A 34 year-old woman with a known history of sickle cell disease (HbSS) presents to the emergency room with a one-day history of back, shoulder and abdominal pain. The pain came on quite suddenly and was severe, deep and gnawing in nature. It is similar in nature to past pain crises. She took several Dilaudid at home, but experienced little relief. She states that several family members at home recently contracted upper respiratory tract symptoms, but she denies any such symptoms herself. She was diagnosed with sickle cell disease as a child and she has a history of 1-3 pain crises per year, for which she is usually hospitalized for a brief period. She has never had acute chest syndrome. She has received periodic transfusions for symptomatic anemia, but no exchange transfusions. She is up to date with her vaccinations. She has no other medical problems, and all of her past hospitalizations have been related to her sickle cell disease. There is no family history of sickle cell disease on either her mother’s and father’s side. She is a non-smoker and denies any alcohol intake. She works as a bartender. She takes hydroxyurea 500 mg daily and folic acid. She has no known allergies to drugs.

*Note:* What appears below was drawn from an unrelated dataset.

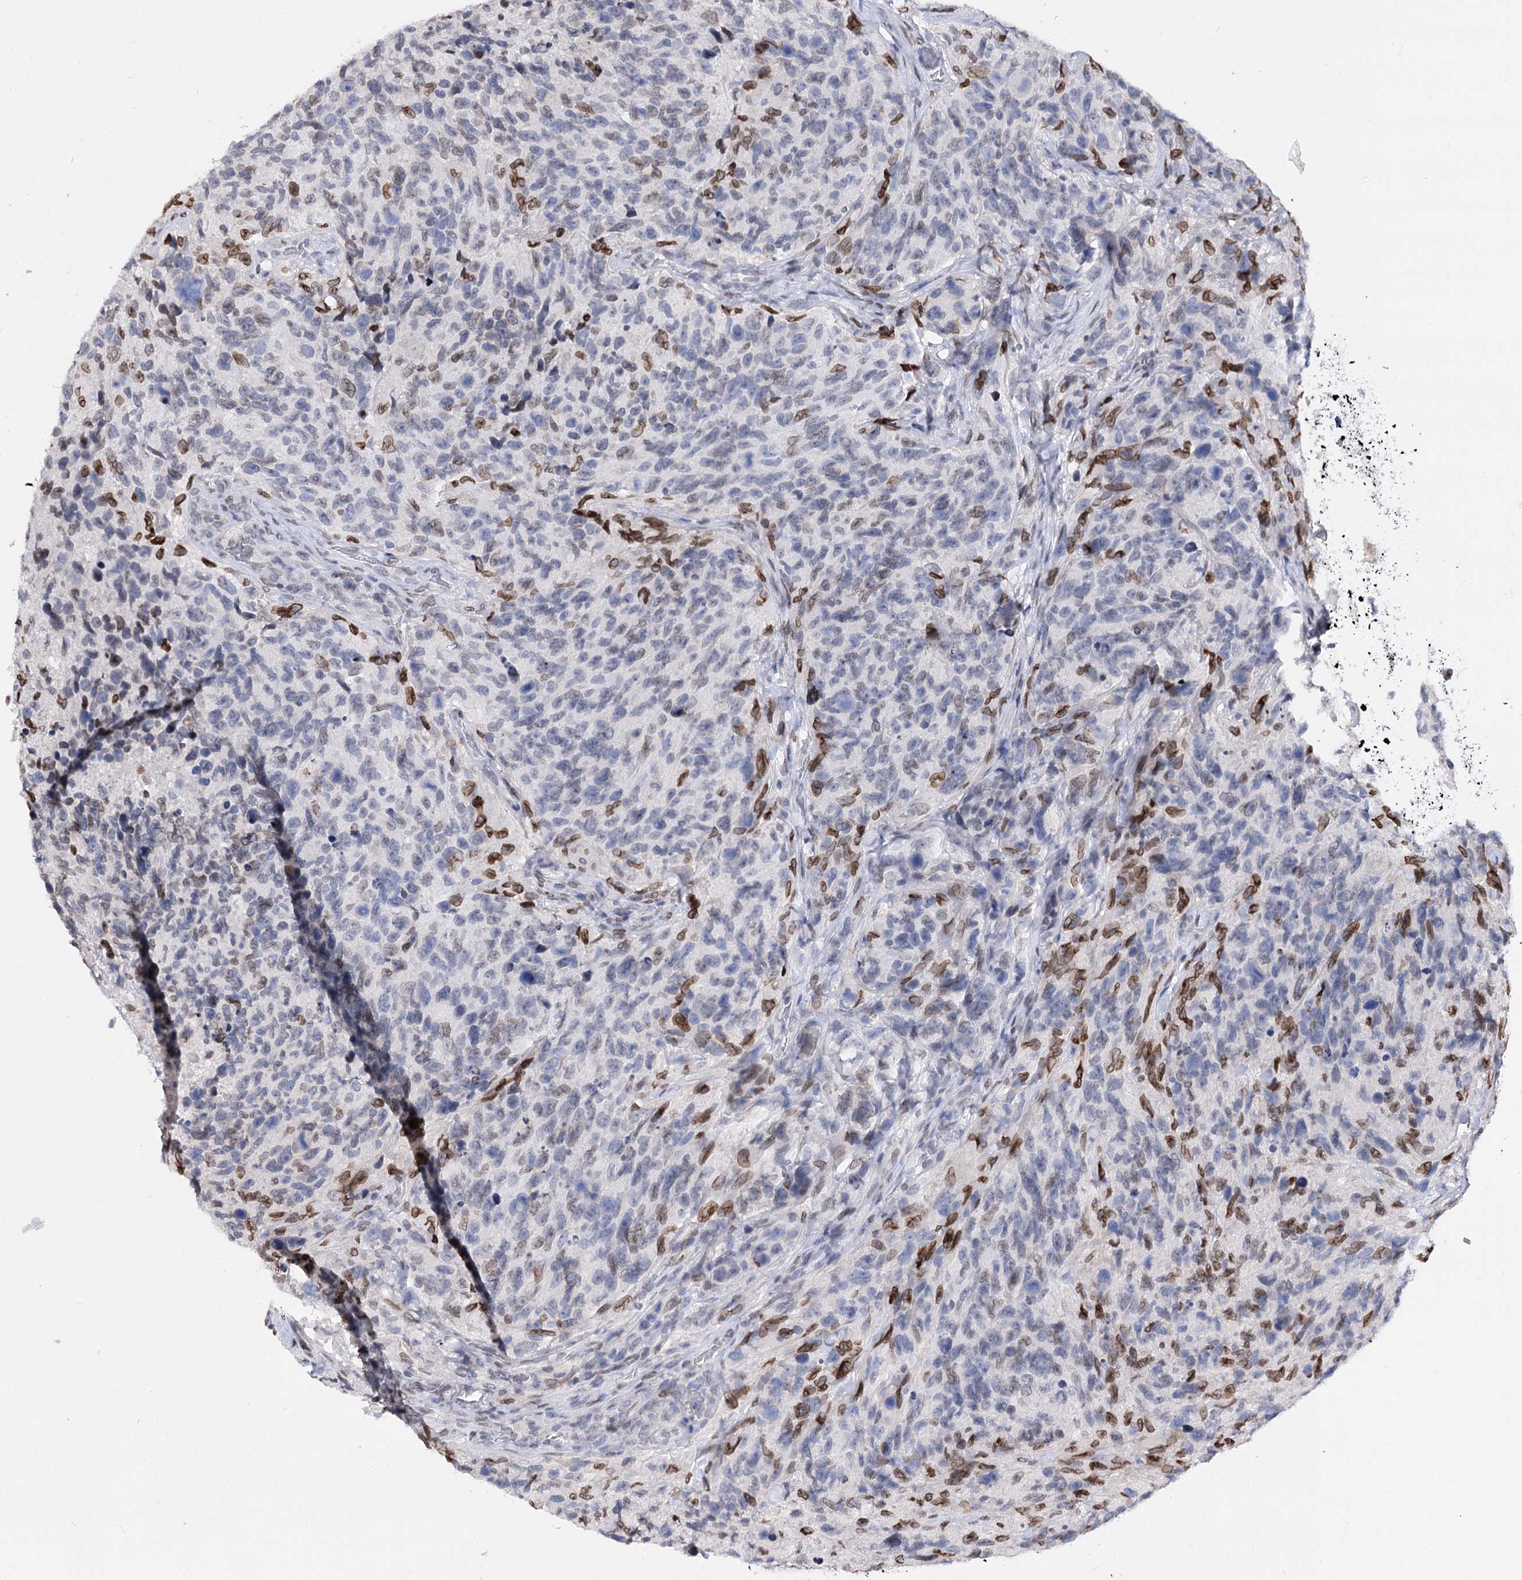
{"staining": {"intensity": "negative", "quantity": "none", "location": "none"}, "tissue": "glioma", "cell_type": "Tumor cells", "image_type": "cancer", "snomed": [{"axis": "morphology", "description": "Glioma, malignant, High grade"}, {"axis": "topography", "description": "Brain"}], "caption": "A high-resolution histopathology image shows immunohistochemistry (IHC) staining of malignant glioma (high-grade), which displays no significant staining in tumor cells.", "gene": "TMEM201", "patient": {"sex": "male", "age": 69}}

The patient’s history is suggestive of a pain crisis. When taking the history from a patient with potential vaso-occlusive crisis (VOC), it is important to keep the following in mind:
- In some cases, VOC is preceded by an obvious precipitating factor, including:
- Stress (physical or emotional)
- Sleep apnea
- Climate (especially sudden changes in temperature)
- It is important to rule out other causes of pain, including:
- Acute chest syndrome
- Papillary necrosis
- Avascular necrosis
- Hepatic or splenic sequestration, or other hepatobiliary complications
- Causes not related to SCD such as migraine headache, menstruation, or septic arthritis
In this case, there was no obvious precipitating factor, and there was no evidence of any other cause for her pain.